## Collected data
[Start of Attachment]

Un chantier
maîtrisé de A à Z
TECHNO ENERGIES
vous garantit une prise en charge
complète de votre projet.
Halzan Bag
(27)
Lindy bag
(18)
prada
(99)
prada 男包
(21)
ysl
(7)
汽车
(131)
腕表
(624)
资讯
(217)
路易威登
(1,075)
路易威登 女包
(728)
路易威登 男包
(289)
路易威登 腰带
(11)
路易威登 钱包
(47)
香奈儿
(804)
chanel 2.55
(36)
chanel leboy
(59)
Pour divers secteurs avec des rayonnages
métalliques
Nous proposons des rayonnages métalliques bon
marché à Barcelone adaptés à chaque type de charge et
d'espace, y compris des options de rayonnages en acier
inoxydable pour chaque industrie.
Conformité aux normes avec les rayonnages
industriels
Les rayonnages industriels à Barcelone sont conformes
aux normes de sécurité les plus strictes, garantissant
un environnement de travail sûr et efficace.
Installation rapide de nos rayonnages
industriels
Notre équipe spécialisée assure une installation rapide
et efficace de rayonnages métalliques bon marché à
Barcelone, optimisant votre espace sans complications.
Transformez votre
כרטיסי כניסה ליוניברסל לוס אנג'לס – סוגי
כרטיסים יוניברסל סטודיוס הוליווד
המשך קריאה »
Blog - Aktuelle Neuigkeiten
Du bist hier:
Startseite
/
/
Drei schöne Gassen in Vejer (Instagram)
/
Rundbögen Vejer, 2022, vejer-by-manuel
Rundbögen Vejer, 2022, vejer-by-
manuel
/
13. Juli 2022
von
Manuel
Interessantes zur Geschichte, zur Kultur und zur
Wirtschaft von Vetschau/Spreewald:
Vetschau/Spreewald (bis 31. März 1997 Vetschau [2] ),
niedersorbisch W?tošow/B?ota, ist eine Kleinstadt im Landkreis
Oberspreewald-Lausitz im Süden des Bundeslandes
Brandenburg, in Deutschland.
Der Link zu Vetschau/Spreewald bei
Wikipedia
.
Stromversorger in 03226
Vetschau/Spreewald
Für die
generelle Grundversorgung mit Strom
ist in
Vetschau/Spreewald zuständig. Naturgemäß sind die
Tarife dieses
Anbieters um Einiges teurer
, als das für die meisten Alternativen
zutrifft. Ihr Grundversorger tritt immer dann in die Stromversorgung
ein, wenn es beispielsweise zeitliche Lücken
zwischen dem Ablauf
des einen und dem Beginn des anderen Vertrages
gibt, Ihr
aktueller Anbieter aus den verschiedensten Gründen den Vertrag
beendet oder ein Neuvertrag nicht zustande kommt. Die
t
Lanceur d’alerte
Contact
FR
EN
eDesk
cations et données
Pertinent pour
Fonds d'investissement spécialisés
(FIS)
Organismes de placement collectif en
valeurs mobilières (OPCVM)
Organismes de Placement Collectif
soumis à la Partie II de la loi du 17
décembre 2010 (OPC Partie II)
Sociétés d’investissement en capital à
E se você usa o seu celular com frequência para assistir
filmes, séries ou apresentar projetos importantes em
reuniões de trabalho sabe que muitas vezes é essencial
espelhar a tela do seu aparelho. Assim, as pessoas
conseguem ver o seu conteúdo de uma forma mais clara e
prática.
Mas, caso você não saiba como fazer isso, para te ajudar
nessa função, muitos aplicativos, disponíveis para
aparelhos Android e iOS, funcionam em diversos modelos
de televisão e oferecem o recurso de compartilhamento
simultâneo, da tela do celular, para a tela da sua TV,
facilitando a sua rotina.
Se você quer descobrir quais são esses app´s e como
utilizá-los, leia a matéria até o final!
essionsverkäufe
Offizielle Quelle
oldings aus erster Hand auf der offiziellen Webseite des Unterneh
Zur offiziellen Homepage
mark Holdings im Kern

[End of Attachment]

## What this task involves
In the entries above, the lines from the one bearing "Conformité aux normes avec les rayonnages" up to and including the one bearing "Mas, caso você" should be transcribed exactly; no other line is wanted.

## Output for this task
Conformité aux normes avec les rayonnages
industriels
Les rayonnages industriels à Barcelone sont conformes
aux normes de sécurité les plus strictes, garantissant
un environnement de travail sûr et efficace.
Installation rapide de nos rayonnages
industriels
Notre équipe spécialisée assure une installation rapide
et efficace de rayonnages métalliques bon marché à
Barcelone, optimisant votre espace sans complications.
Transformez votre
כרטיסי כניסה ליוניברסל לוס אנג'לס – סוגי
כרטיסים יוניברסל סטודיוס הוליווד
המשך קריאה »
Blog - Aktuelle Neuigkeiten
Du bist hier:
Startseite
/
/
Drei schöne Gassen in Vejer (Instagram)
/
Rundbögen Vejer, 2022, vejer-by-manuel
Rundbögen Vejer, 2022, vejer-by-
manuel
/
13. Juli 2022
von
Manuel
Interessantes zur Geschichte, zur Kultur und zur
Wirtschaft von Vetschau/Spreewald:
Vetschau/Spreewald (bis 31. März 1997 Vetschau [2] ),
niedersorbisch W?tošow/B?ota, ist eine Kleinstadt im Landkreis
Oberspreewald-Lausitz im Süden des Bundeslandes
Brandenburg, in Deutschland.
Der Link zu Vetschau/Spreewald bei
Wikipedia
.
Stromversorger in 03226
Vetschau/Spreewald
Für die
generelle Grundversorgung mit Strom
ist in
Vetschau/Spreewald zuständig. Naturgemäß sind die
Tarife dieses
Anbieters um Einiges teurer
, als das für die meisten Alternativen
zutrifft. Ihr Grundversorger tritt immer dann in die Stromversorgung
ein, wenn es beispielsweise zeitliche Lücken
zwischen dem Ablauf
des einen und dem Beginn des anderen Vertrages
gibt, Ihr
aktueller Anbieter aus den verschiedensten Gründen den Vertrag
beendet oder ein Neuvertrag nicht zustande kommt. Die
t
Lanceur d’alerte
Contact
FR
EN
eDesk
cations et données
Pertinent pour
Fonds d'investissement spécialisés
(FIS)
Organismes de placement collectif en
valeurs mobilières (OPCVM)
Organismes de Placement Collectif
soumis à la Partie II de la loi du 17
décembre 2010 (OPC Partie II)
Sociétés d’investissement en capital à
E se você usa o seu celular com frequência para assistir
filmes, séries ou apresentar projetos importantes em
reuniões de trabalho sabe que muitas vezes é essencial
espelhar a tela do seu aparelho. Assim, as pessoas
conseguem ver o seu conteúdo de uma forma mais clara e
prática.
Mas, caso você não saiba como fazer isso, para te ajudar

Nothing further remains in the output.